▸ What is being asked: The output must match the entries below exactly, with pictures removed.

(Source records)

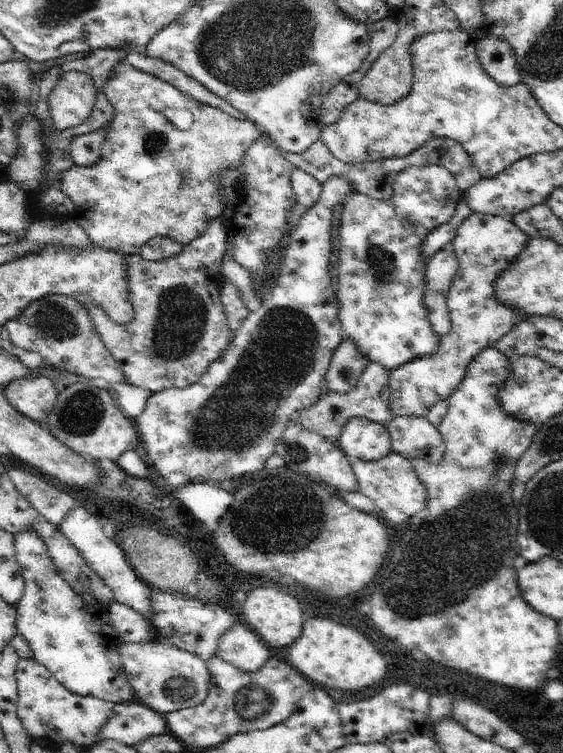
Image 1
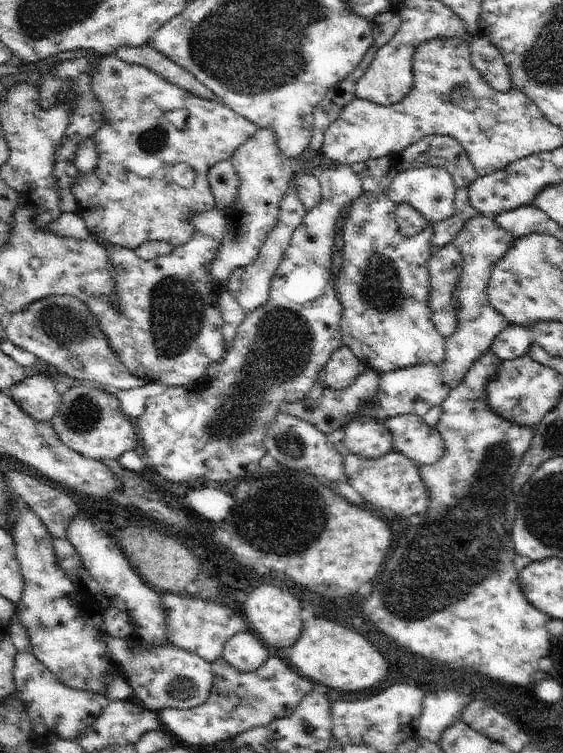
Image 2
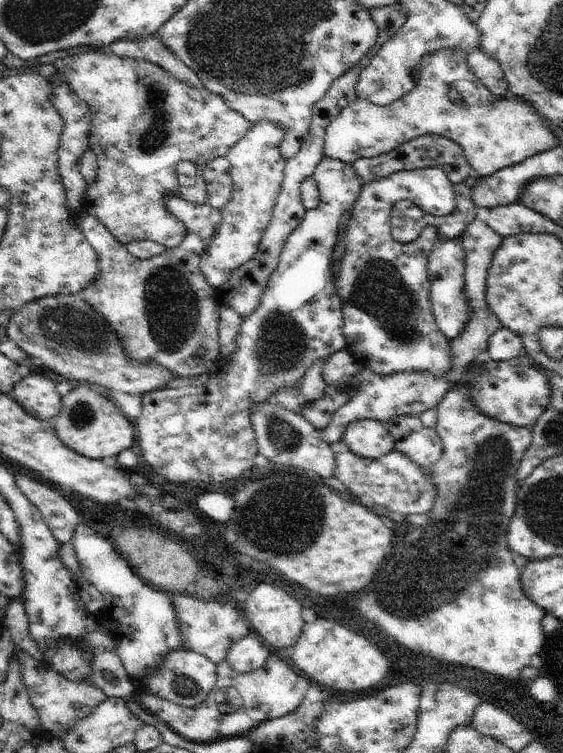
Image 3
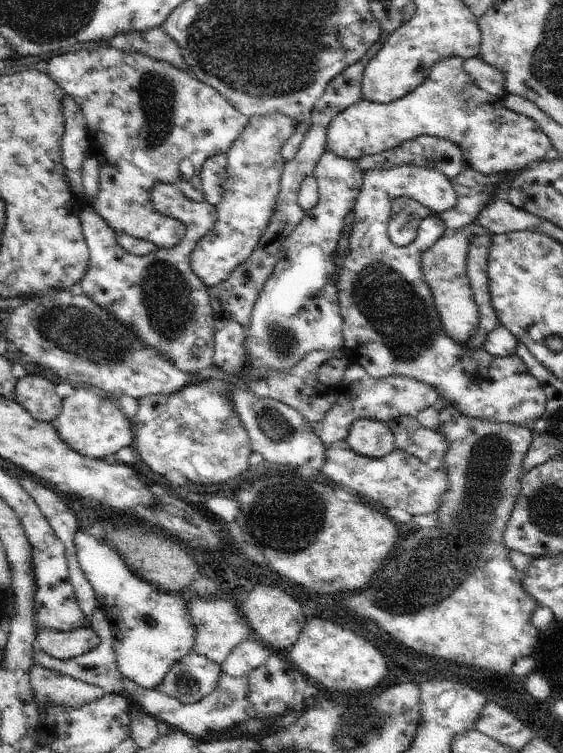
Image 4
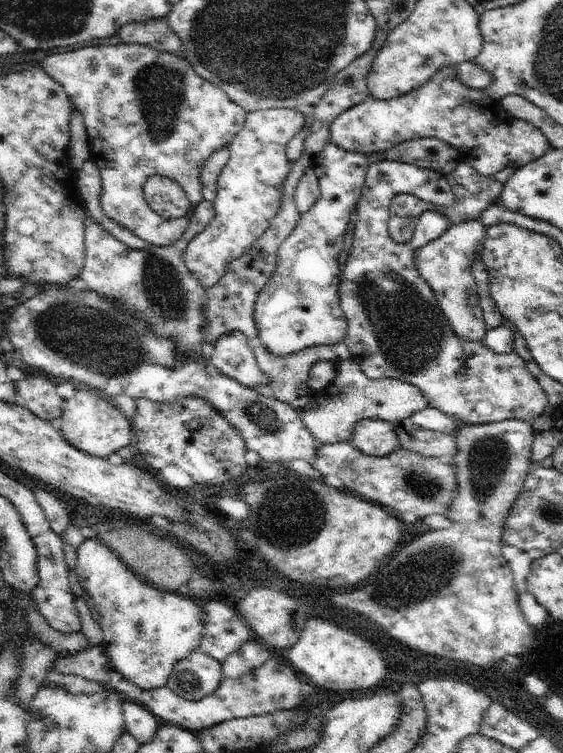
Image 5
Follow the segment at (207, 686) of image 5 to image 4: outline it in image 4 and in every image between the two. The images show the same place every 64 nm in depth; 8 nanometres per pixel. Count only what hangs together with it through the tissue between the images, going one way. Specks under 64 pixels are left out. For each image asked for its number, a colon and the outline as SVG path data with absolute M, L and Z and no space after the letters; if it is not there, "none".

▸ Result of this exercise:
Image 1
Image 2
Image 3
Image 4
Image 5
Follow the segment at (207, 686) of image 5 to image 4: outline it in image 4 and in every image between the two. The images show the same place every 64 nm in depth; 8 nanometres per pixel. Count only what hangs together with it through the tissue between the images, going one way. Specks under 64 pixels are left out. For each image asked for its number, a colon and the outline as SVG path data with absolute M, L and Z and no space after the letters; if it is not there, "none".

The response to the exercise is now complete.